**TASK DIRECTIONS:**
Tell how many lines of the entries below include the string "особенных". Respond with the number alone.

**EXERCISE DATA:**
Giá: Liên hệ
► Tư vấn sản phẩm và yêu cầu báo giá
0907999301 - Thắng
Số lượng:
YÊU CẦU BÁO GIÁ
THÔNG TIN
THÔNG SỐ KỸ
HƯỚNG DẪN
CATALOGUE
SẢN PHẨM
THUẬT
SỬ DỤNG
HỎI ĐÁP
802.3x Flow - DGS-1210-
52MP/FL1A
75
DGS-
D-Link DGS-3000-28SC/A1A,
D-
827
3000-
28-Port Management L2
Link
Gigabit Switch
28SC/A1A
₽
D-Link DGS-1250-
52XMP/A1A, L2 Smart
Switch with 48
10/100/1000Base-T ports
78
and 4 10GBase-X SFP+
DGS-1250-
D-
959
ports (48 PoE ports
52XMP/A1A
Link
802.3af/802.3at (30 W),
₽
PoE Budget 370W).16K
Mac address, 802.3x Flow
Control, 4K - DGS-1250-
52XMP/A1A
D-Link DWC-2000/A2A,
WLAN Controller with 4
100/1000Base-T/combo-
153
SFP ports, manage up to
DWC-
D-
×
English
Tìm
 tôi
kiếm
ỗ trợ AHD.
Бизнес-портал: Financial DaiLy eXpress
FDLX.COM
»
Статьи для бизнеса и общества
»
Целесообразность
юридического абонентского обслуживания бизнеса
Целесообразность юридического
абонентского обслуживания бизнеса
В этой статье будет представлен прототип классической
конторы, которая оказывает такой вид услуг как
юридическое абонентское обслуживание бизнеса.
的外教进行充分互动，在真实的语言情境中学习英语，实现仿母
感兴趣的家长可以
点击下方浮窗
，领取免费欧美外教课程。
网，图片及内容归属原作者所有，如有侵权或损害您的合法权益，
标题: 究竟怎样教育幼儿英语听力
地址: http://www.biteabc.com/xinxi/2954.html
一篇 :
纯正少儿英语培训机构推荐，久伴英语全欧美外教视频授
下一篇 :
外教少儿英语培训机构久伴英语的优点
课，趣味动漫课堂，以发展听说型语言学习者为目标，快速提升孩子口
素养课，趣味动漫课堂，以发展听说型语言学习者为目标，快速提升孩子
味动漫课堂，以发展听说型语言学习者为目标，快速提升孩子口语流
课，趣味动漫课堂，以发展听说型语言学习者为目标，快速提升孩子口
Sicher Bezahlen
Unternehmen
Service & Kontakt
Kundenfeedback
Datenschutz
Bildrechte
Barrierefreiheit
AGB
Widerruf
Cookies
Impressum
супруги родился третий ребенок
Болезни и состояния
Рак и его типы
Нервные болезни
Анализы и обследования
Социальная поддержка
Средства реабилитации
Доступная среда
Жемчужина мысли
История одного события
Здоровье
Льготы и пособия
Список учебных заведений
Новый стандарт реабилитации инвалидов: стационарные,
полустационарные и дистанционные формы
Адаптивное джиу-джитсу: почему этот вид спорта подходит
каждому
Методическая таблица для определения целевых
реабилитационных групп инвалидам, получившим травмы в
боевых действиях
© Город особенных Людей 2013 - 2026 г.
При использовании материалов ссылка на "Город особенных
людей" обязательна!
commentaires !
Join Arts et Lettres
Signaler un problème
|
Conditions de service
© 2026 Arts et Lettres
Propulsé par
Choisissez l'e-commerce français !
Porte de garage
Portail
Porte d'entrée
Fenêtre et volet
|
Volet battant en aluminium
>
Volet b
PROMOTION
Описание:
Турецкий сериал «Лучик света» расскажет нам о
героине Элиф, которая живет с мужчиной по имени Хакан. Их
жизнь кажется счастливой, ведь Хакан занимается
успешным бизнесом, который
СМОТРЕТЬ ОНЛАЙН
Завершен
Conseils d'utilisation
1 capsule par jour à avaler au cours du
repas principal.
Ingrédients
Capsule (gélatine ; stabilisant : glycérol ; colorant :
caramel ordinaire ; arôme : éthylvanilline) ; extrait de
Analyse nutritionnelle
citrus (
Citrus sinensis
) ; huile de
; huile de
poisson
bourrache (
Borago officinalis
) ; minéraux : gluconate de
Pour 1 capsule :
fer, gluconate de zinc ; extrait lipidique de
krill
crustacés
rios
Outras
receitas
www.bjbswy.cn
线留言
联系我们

**EXERCISE ANSWER:**
2